CLIP Report

The Github repo is found here.

Motivation

What type of CLIP implementation can be trained on a single GPU? That question motivated me to replicate OpenAI’s CLIP system (published in 2021), which learns joint embeddings of images and text captions using contrastive learning. I also decided to use an RNN as the text encoder rather than the traditional Transformer, to test whether an RNN would be better able to handle the short, simple captions typical of CLIP datasets.

For training, I chose pixparse/cc3m-wds because its captions are in English, relatively clean, and usually descriptive. Other datasets I looked at, like mlfoundations/datacomp, had noisier captions, often in multiple languages, or even just filenames like IMG_20220523.jpg.

To keep the parameter count down, I downsampled and cropped images to 128×128 pixels (keeping color channels). The image encoder was a ResNet-34 CNN, while the text encoder was a two-layer bidirectional RNN with hidden size 256. Both image and text embeddings were 512-dimensional.

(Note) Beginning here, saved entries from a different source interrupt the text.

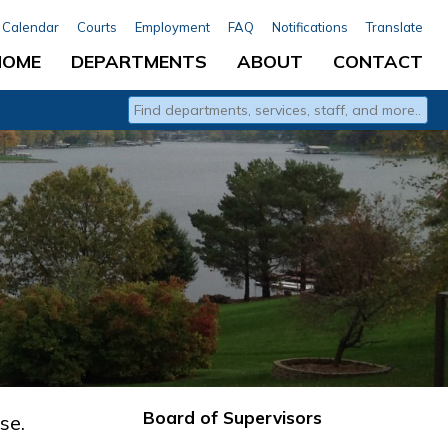
Calendar
Courts
Employment
FAQ
Notifications
Translate
HOME
DEPARTMENTS
ABOUT
CONTACT
Type 2 or more characters for results.
Board of Supervisors
se.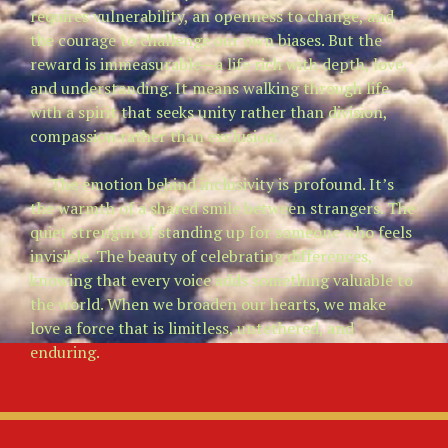
requires vulnerability, an openness to change, and
the courage to challenge our own biases. But the
reward is immeasurable—a life rich with depth, love,
and understanding. It means walking through life
with a spirit that seeks unity rather than division,
compassion rather than exclusion.
The emotion behind inclusivity is profound. It’s
the warmth of a shared smile between strangers. The
quiet strength of standing up for someone who feels
invisible. The beauty of celebrating differences,
knowing that every voice adds something valuable to
the world. When we broaden our hearts, we make
love a force that is limitless, untethered, and
enduring.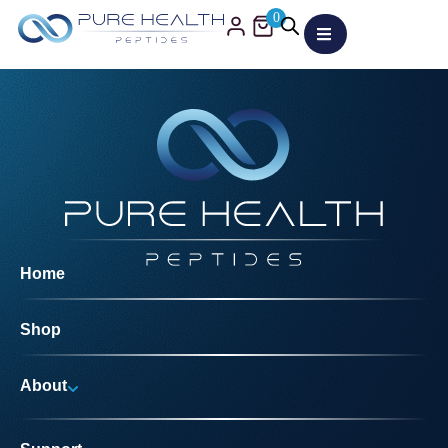
0
Home
Shop
About
Why Us?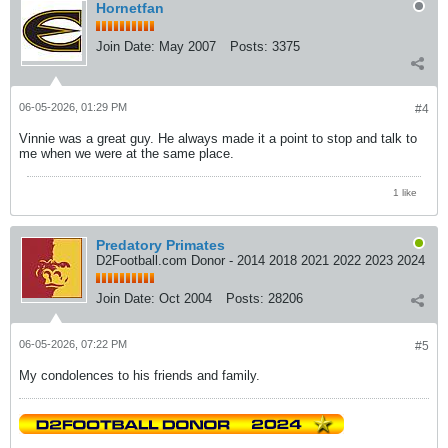
Hornetfan
Join Date:
May 2007
Posts:
3375
06-05-2026, 01:29 PM
#4
Vinnie was a great guy. He always made it a point to stop and talk to
me when we were at the same place.
1 like
Predatory Primates
D2Football.com Donor - 2014 2018 2021 2022 2023 2024
Join Date:
Oct 2004
Posts:
28206
06-05-2026, 07:22 PM
#5
My condolences to his friends and family.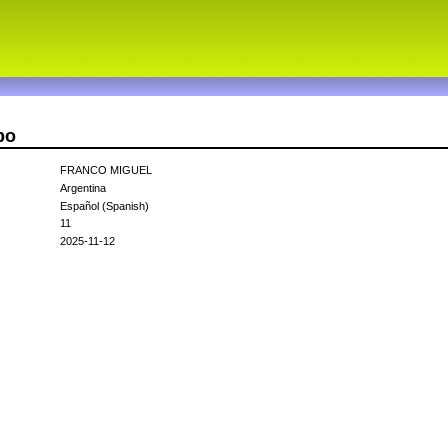
bo
FRANCO MIGUEL
Argentina
Español (Spanish)
11
2025-11-12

When OpenAI trained CLIP, their smallest model was trained with a batch size of 32,768. In contrast, with the 24 GB of VRAM in my GPU, I was able to fit a batch size of 2048 samples.

Training

In many deep learning tasks, the loss is just the average of per-sample losses, so you can simulate larger batches by summing over micro-batches. However CLIP uses a contrastive loss which compares every image–text pair in the batch, making it less obvious how to scale effective batch size. To push the limit, I implemented an XBM queue of size 2048. This stored recent embeddings and appended them to the current 256-sample batch for loss computation.

At first, the network completely failed to learn, no matter the learning rate. It only began to improve after I removed the XBM queue. My guess is that stale embeddings in the queue hurt training more than the larger effective batch size helped. Once removed, training stabilized and the loss decreased (see the wandb plots below).

Future directions could include reintroducing the XBM queue gradually, only after the loss starts to drop or plateau. Another idea would be to use the technique publised in the MoCo paper, in which the network is trained while using a momentum-averaged copy of the network to produce queue embeddings.

Results

On validation, the model reached 13% text accuracy and 16% image accuracy. Given that random chance with batch size 2048 would yield only ~0.04%, the model clearly learned meaningful associations between images and captions. To test zero-shot performance, I tried ImageNet classification using the same trick as OpenAI: prompts like “this is a picture of {label}.” The results: 8.3% top-1 accuracy and 19.6% top-5 accuracy. These results weren't as great as I hoped for, but they were not surprising considering ImageNet labels are often obscure, containing labels such as “agaric” and “gyromitra”, which even I had to look up.

I also tried some light prompt engineering by asking LLMs to generate simple full sentence descriptions of the ImageNet labels (e.g., “agaric is a type of mushroom with gills”). But even then, accuracy only shifted to 6.7% top-1 and 18.8% top-5.

Nevertheless, I was happy to see the model learn embeddings well above random levels and attribute its less than state-of-art performance to the small model size, small training set size, and the experimental use of an RNN as the text encoder. If I continue exploring how to improve performance using the same hardware setup, my first next steps would be to train on more data (a 12M version of cc3m is available) and to switch to a Transformer as the text encoder.